Cuban prima ballerina Alicia Alonso brought the best achievements of the world ballet into the dance art, in order to replenish it with our richness of emotions and gestures, to create what is today called the Cuban school of ballet. There are also achievements and successes in the field of modern and folklore dance, where there are many outstanding performers.
Cuban theatrical life is varied and rich.
José Lezama Lima – known worldwide for his novel “Paradise” – combined the mystique of Gongora with the secrets of Havana interiors, where you can hide from the tropical boiling of the streets.

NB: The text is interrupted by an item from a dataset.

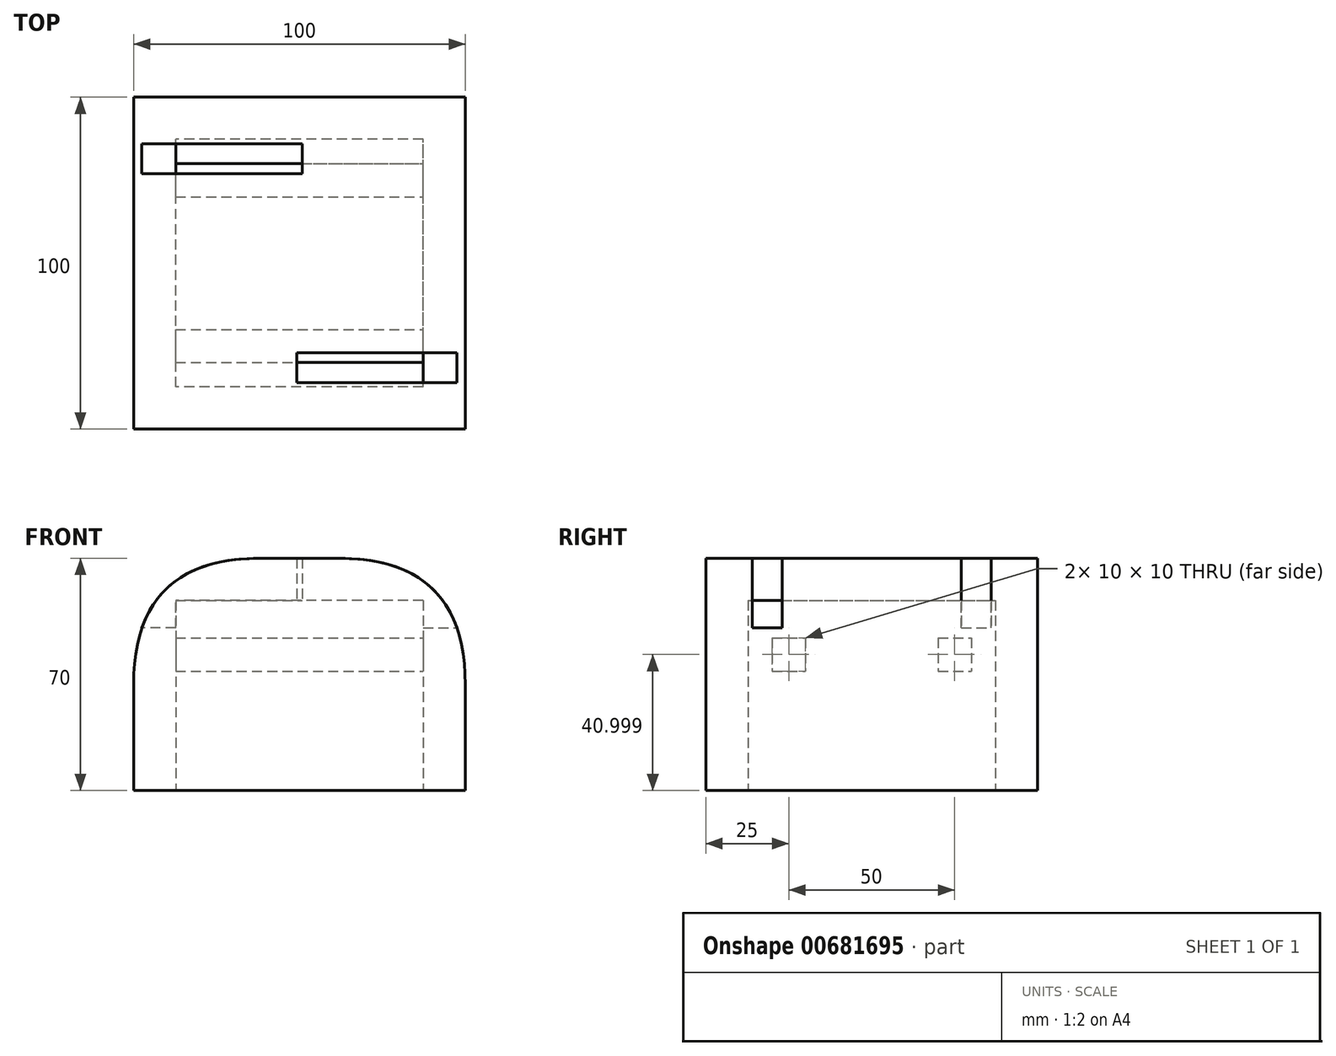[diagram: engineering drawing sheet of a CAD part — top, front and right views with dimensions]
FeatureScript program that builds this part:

The Cuban cultural panorama would not be complete without the names of such prominent writers and literary critics as Juan Marinello and José Antonio Portuondo.
The poetics of Nicolás Guillén remains unsurpassed as well. He included folklore and social protest in his work, often acquiring epic power from him. And what about the poetic work of Manuel Navarro Luna and his social role? And what about Dulce Maria Lojonas, the greatest poetess who won the Cervantes Prize, which is awarded to the best Spanish-language writers? Roberto Fernandez Retamar, Pablo Armando Fernandez, Miguel Barnet, Francisco de Oraa and the acclaimed masters of verse Eliseo Diego, Cynthio Vitier and Finna Garcia Marrus are Cubans who express in their works the ideals of hope and love and the greatness of the human spirit.
When the Cubans sing our classic boleros, the words of their songs can convey the bitterness of loss, but most often the songs are filled with joy. If you want to make sure – listen to the voice of the incomparable Benny More. And Cuban jazz is the quintessence of cheerfulness, and this made the Iraker ensemble and virtuoso Chucho Valdez one of the epicenters of the so-called Latin jazz. If the Cubans take up the guitar, like maestro Leo Brouwer and the young talents who today follow in his footsteps, then we will hear both Bach and guaracha. If these are bards like Silvio Rodriguez and Pablo Milanes, you will hear in their work a combination of ardor of heart and sense of duty. And when musical bands play at dance parties, do not miss the opportunity to dance to the music of Los Van Van, the bands of Isaac Delgado and Adalberto Alvarez, the orchestras of NG la Banda, El Charangon de Reve,
The originality of Cuban culture is unthinkable without a smile, and this opens the way for it to any corner of the planet.